Modulation of tumor growth by allogeneic blood transfusion

Abstract

The effect of a single blood transfusion on the formation and outgrowth of experimental lung metastases was assessed in two tumor models in rats. The transfusions were given either 1 week before (day-7) or 1 week after (day +7) tumor cell inoculation. The first approach was performed to investigate the effect of transfusions on the formation of lung colonies, the second approach to study the effect on the outgrowth of established metastases. The first tumor model used was a transplantable, nonimmunogenic sarcoma (LS175) in BN rats. Animals were injected i.v. with 10⁵ tumor cells and the number of metastases developing in the lungs was counted after 18 days. Experimental animals received 1 ml of allogeneic WAG blood, controls were given 1 ml of syngeneic BN blood. A single allogeneic transfusion given on day-7 had no effect on the formation of LS175 lung colonies but, when given day +7, stimulated the outgrowth of established metastases. The second tumor model was a highly immunogenic transplantable basal cell carcinoma (BC 1618) in inbred WAG rats.

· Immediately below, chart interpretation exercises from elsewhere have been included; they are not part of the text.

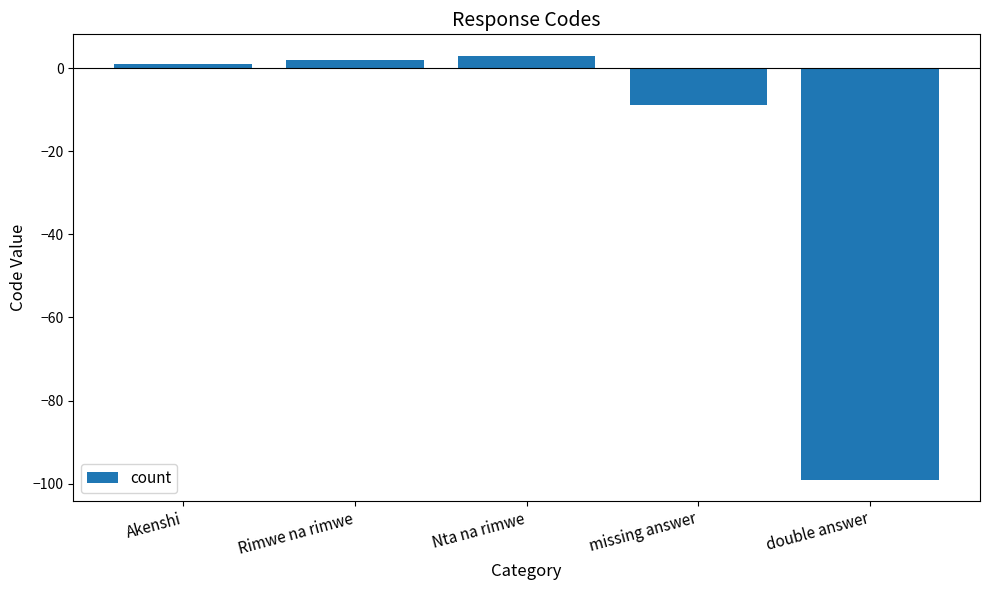

How many values are below 1?

2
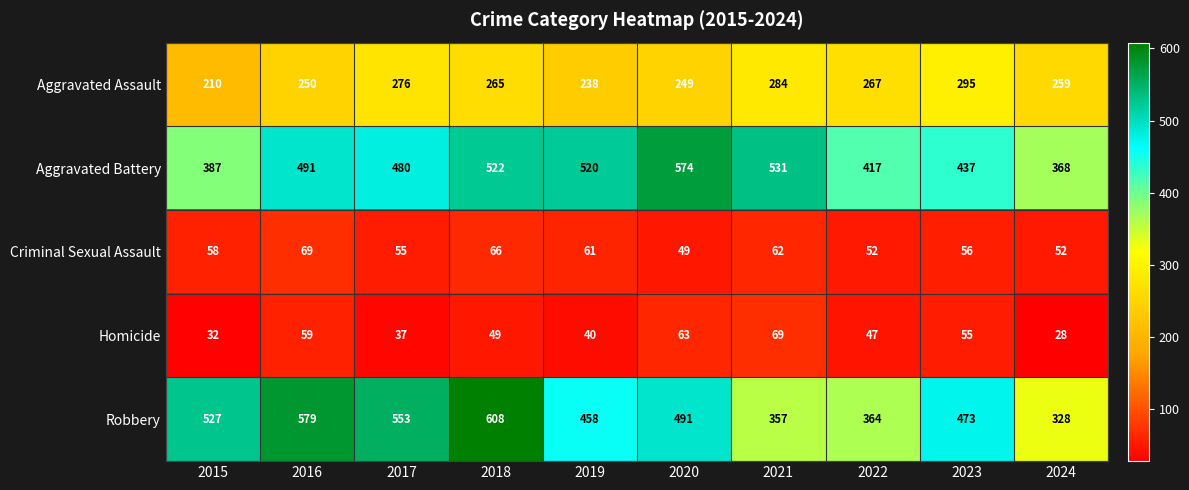

Which series changed the most between 2022 and 2024?

Aggravated Battery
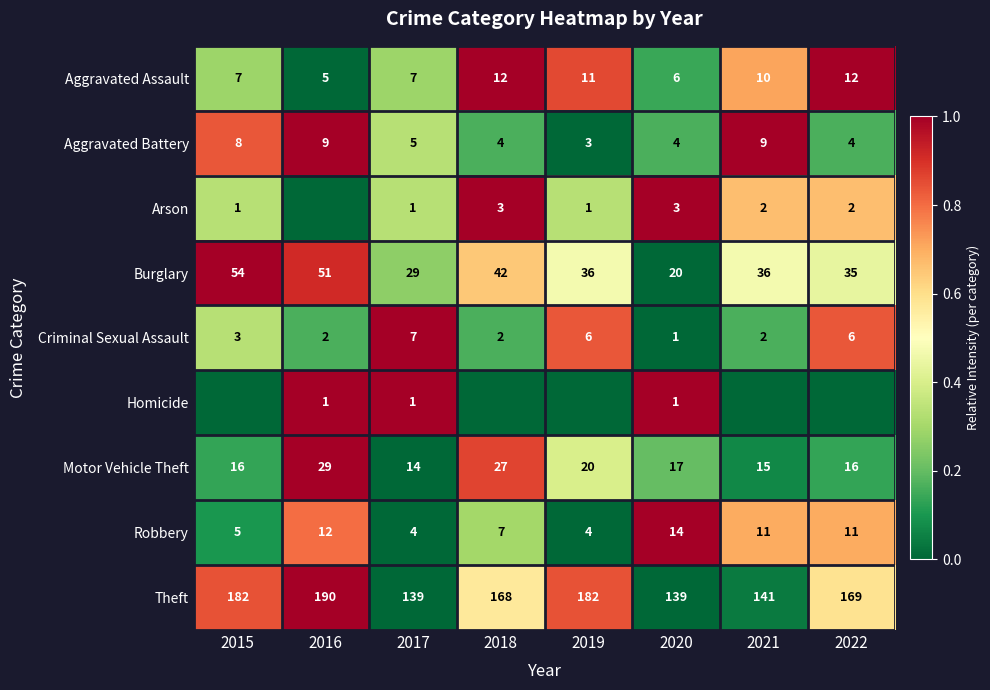

What is the average value of the Aggravated Assault series?

9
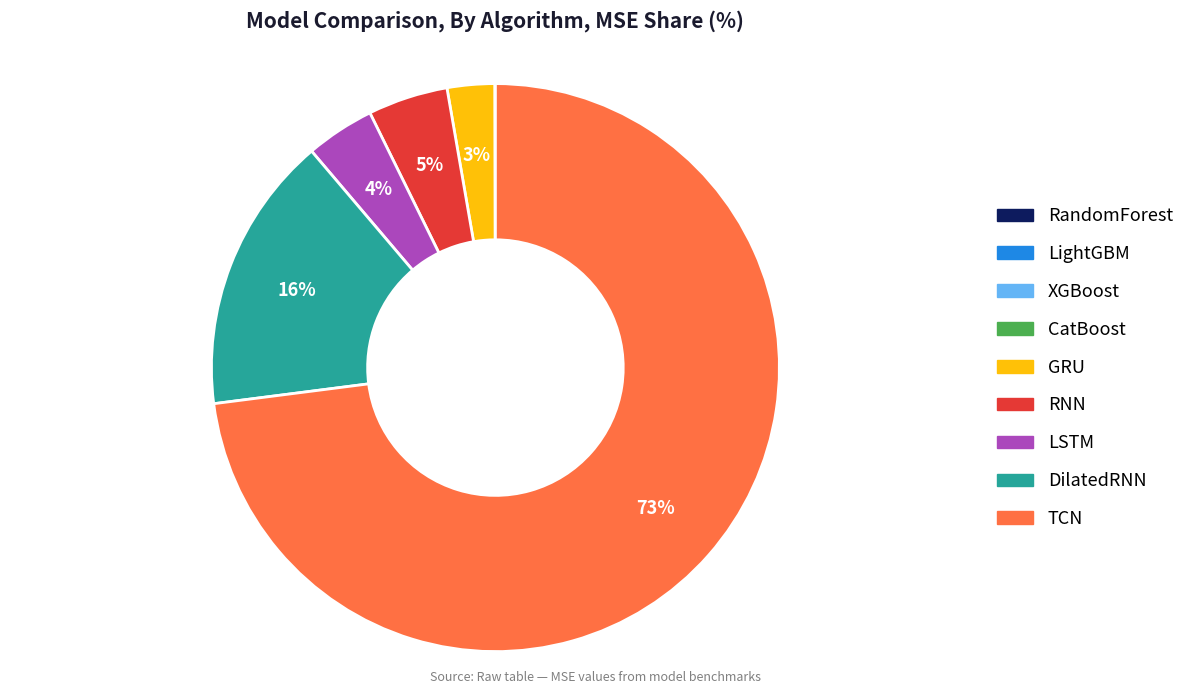

Which has a higher value, DilatedRNN or GRU?

DilatedRNN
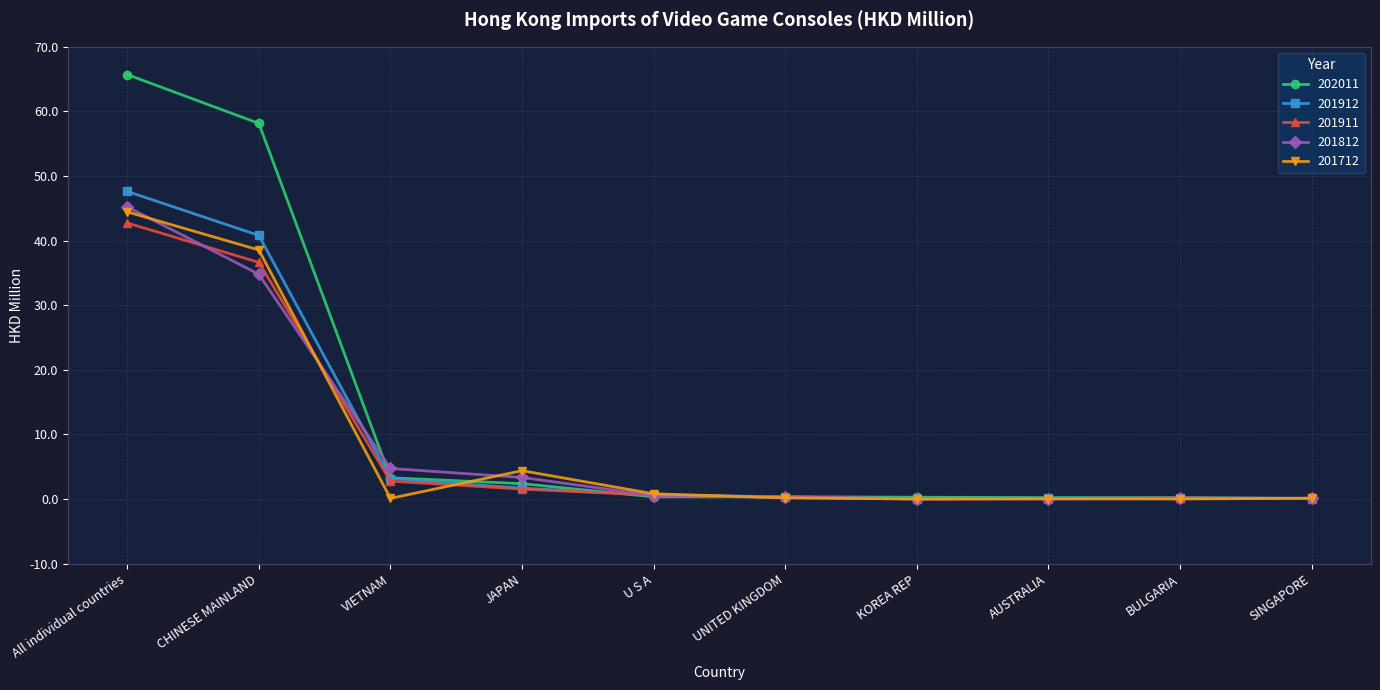

What is the spread (max minus min) of values at All individual countries?

23.0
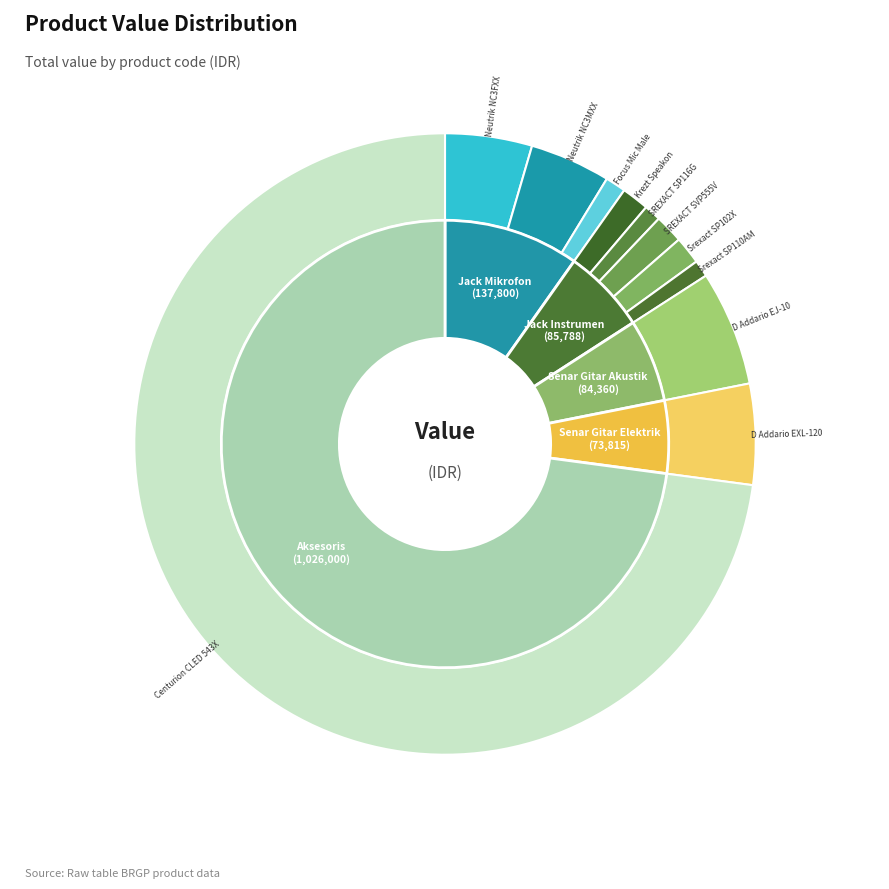

How many slices are in this pie chart?

11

Rats were injected i.v. with 10⁶ tumor cells and the numbers of lung colonies were counted after 21 days. Experimental animals were transfused with 1 ml of BN blood, controls received 1 ml of WAG blood. An allogeneic transfusion on day-7 led to a significant inhibition of lung metastases, whereas a transfusion on day +7 had no effect. The results clearly indicate that allogeneic blood transfusions can modulate tumor growth and metastasis. Although immunological factors seem to play a crucial role in this transfusion phenomenon, there was no clear-cut correlation between the observed effects (accelerated tumor growth vs inhibition of metastasis) and the type of immunomodulation evoked.